** 課題の進め方 **
下にある神のみ業を説く本文から、「また、人間の中で貧しさは人間」で始まり「り、いのちを支えるものです。」で終わる範囲を、一字も変えずに書き記してください。

** 確認用の本文 **
__________

3節の「打ち砕かれた心」は罪がもたらす悲しみ、苦しみに傷ついて破断された心という意味です。神から離れて、結果、災いと不運を味わい、立ち上がれないほどまで傷ついている私たちの心と思いを回復されます。罪に沈み、神との交わりを失い、霊的にさ迷うものとなった私たちを贖い出す方です。この神を知れば知るほど、そして、この神を礼拝し、賛美していることをしっかり弁えるのであれば、きっと私たちの心は喜びに満たされるでしょう。

 

【被造物を維持する神】

また、神は被造物を維持する神です。4-6節では、星と貧しい人が出てきますが、神の被造物を代表するものとして描かれます。

星は、満天の星、その数を私たちは数え上げることができません。神はその数を知り、それだけではなく、名前を与える。これは神が世界の隅々まで知り、統治していることを意味します。神の支配下にないものは一切存在しません。神はすべてを治め、調和させられます。

 

また、人間の中で貧しさは人間の弱さを示します。しかし、神はその弱いものを守られます。

 

以上の二つの神のみ業は以下でも繰り返されています。

 

【大地を潤されるお方】

第2部、7-11節では前半で、神が大地に適切な雨を与える方だといわれます。聖書の舞台となっている地域は乾燥したところ、砂漠も含まれます。水は貴重であり、いのちを支えるものです。

 

過酷な自然環境の中でも、神はみ手を伸ばされます。だから、野獣もからすをも守れられ、食物を備えられます。まして、人間を憐れまれないはずがありません。

__________

** 提示された記録 **
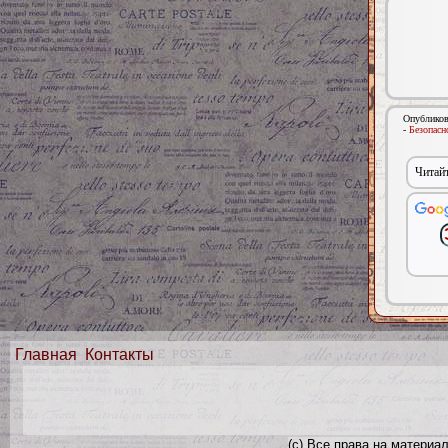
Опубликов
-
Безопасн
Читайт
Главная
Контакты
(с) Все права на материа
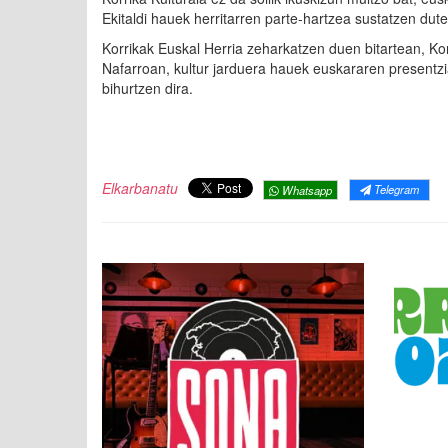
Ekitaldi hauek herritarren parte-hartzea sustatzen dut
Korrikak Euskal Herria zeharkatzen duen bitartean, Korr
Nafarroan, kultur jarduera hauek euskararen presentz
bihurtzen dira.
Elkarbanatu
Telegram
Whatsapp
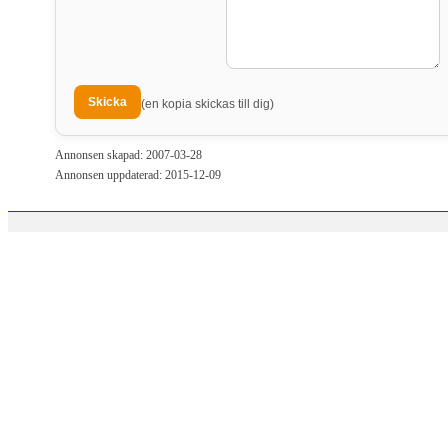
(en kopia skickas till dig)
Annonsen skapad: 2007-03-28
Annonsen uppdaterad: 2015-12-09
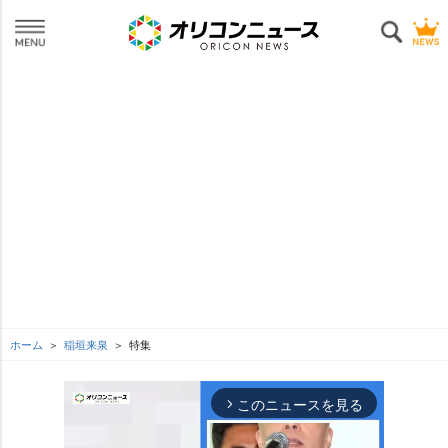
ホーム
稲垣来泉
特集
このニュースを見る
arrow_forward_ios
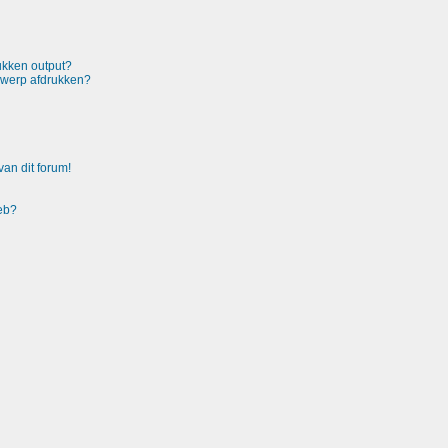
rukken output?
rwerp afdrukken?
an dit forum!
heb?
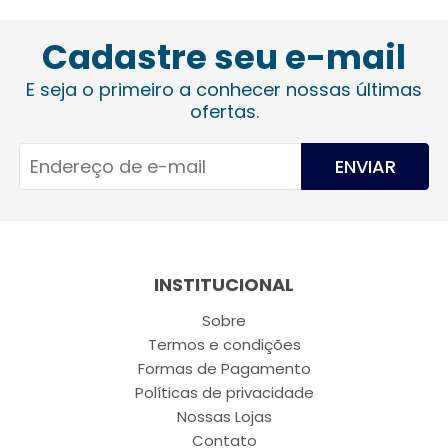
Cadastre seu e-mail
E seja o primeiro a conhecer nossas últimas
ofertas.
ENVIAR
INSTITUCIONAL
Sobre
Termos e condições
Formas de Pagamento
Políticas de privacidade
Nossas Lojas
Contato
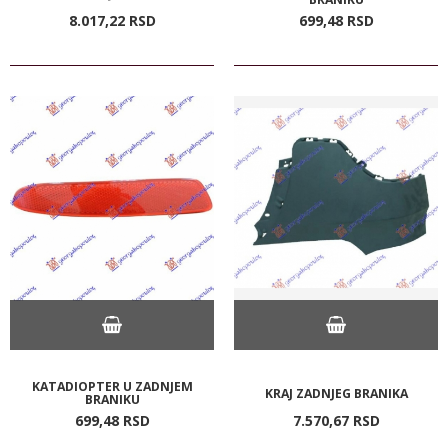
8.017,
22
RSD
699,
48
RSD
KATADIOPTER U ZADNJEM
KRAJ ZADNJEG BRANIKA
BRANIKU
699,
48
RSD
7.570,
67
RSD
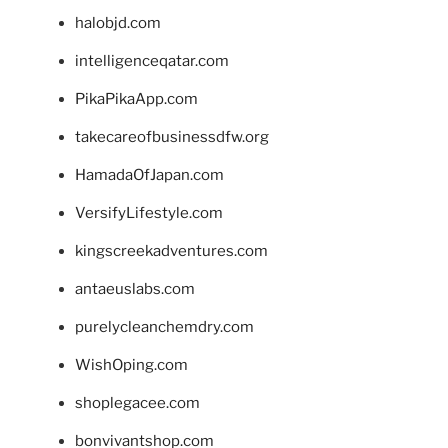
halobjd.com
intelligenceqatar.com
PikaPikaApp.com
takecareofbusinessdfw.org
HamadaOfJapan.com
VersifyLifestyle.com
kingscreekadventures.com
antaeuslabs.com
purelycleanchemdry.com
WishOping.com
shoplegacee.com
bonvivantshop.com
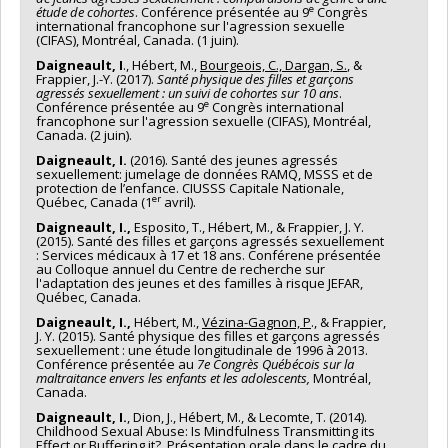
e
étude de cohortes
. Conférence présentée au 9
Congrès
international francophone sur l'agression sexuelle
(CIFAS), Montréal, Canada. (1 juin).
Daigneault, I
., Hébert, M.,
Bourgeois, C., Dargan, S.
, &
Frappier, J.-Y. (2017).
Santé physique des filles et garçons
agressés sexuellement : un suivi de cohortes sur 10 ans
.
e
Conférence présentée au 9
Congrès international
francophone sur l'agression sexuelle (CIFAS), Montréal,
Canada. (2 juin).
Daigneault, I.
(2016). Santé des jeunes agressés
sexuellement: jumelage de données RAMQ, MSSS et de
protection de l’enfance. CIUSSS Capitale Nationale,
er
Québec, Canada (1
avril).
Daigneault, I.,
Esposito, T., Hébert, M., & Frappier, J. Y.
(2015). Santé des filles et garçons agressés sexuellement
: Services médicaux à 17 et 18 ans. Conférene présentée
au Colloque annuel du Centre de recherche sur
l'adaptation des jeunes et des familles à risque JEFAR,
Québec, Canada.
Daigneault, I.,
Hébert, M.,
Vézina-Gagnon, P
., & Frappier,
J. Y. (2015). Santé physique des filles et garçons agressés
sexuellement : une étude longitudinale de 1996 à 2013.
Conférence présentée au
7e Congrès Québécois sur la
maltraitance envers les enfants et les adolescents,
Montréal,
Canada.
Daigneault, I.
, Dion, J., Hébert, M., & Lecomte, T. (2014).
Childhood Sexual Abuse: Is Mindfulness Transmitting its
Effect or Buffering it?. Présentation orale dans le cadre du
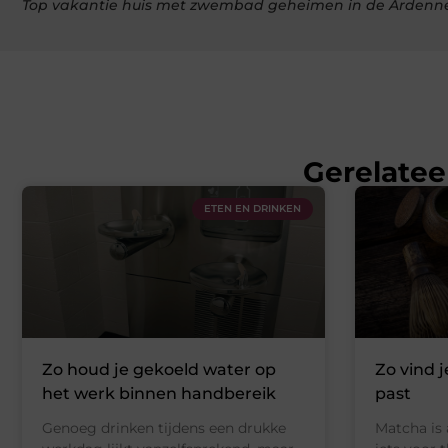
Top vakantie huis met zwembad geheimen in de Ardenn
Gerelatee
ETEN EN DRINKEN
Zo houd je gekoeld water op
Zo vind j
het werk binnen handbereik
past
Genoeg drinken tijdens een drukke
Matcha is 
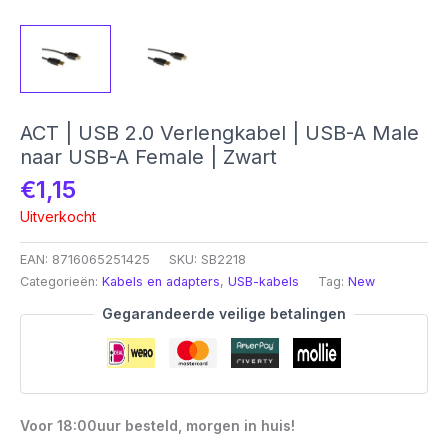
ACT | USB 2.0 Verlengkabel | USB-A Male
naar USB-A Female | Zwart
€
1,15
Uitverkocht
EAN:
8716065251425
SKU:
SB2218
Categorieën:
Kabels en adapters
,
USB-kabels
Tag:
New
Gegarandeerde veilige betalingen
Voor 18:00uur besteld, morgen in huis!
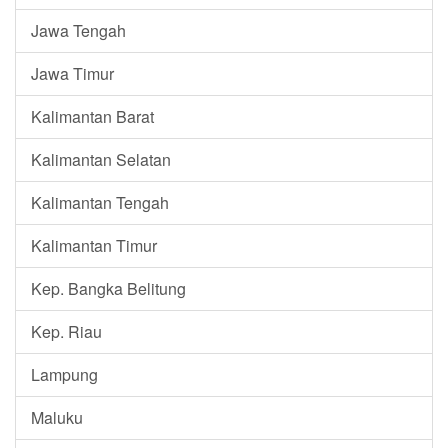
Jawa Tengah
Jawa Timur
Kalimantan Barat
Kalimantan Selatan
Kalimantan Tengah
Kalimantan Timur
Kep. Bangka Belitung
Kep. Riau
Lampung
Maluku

__________

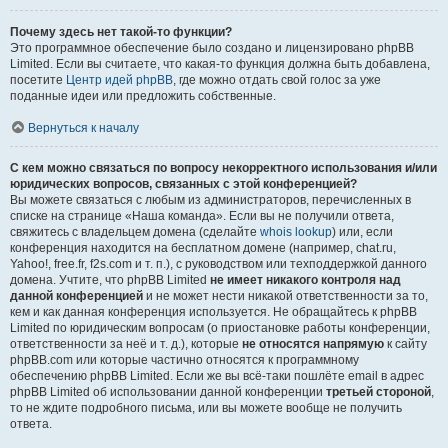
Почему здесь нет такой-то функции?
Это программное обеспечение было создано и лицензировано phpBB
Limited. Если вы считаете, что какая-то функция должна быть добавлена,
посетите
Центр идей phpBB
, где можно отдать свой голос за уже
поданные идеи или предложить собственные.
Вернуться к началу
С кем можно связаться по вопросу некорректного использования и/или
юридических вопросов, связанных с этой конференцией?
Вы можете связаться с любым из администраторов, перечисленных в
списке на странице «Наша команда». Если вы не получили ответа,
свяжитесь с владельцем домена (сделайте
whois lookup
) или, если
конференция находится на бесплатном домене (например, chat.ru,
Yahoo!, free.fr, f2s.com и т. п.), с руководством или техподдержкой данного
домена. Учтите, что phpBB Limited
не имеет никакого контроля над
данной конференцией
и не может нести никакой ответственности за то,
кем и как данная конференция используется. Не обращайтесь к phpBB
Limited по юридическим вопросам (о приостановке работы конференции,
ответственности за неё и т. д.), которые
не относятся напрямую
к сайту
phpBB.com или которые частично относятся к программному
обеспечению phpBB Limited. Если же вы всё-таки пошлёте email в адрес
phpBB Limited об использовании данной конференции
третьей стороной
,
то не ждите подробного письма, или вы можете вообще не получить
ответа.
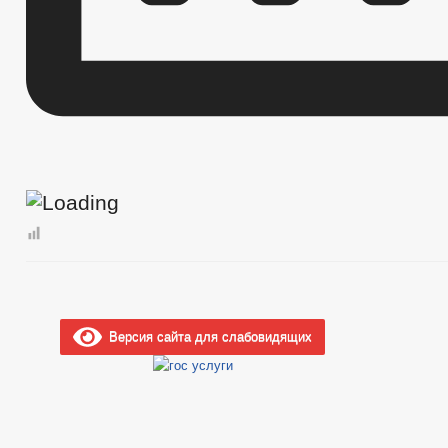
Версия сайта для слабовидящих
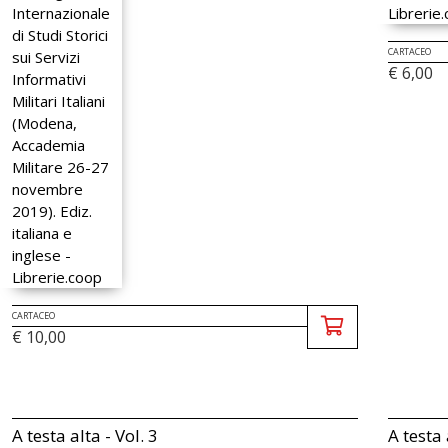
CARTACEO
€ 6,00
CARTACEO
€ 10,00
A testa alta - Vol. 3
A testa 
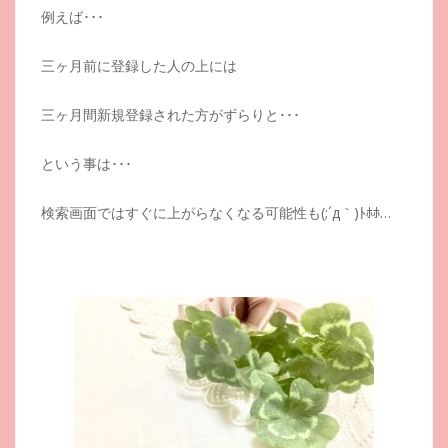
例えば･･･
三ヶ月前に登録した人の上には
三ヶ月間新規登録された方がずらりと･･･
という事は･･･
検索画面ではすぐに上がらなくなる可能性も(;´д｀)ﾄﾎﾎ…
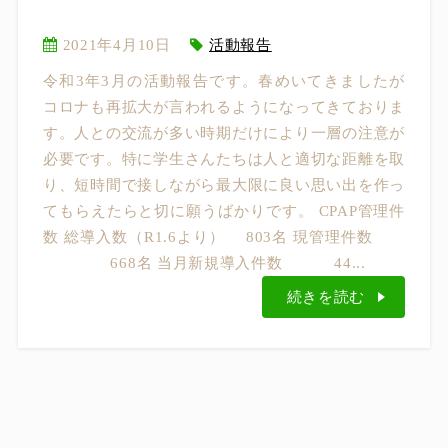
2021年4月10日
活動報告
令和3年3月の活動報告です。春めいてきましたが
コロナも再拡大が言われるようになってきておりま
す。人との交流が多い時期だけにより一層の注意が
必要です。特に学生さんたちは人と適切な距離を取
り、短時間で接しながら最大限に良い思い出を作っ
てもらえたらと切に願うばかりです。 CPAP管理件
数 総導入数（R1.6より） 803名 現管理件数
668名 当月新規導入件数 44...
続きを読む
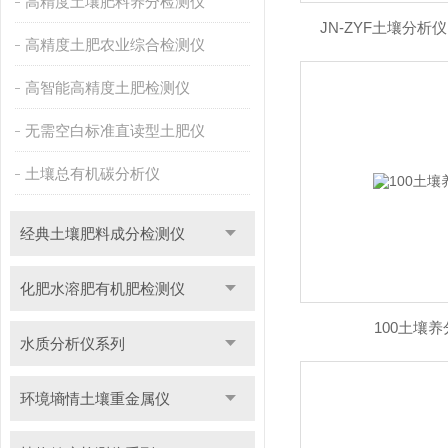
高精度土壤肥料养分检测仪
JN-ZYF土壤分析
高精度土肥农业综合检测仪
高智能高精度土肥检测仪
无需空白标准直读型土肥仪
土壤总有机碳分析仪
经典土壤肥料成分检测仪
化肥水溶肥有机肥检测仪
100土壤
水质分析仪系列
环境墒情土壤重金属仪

__________

** 課題への回答 **
また、人間の中で貧しさは人間の弱さを示します。しかし、神はその弱いものを守られます。

 

以上の二つの神のみ業は以下でも繰り返されています。

 

【大地を潤されるお方】

第2部、7-11節では前半で、神が大地に適切な雨を与える方だといわれます。聖書の舞台となっている地域は乾燥したところ、砂漠も含まれます。水は貴重であり、いのちを支えるものです。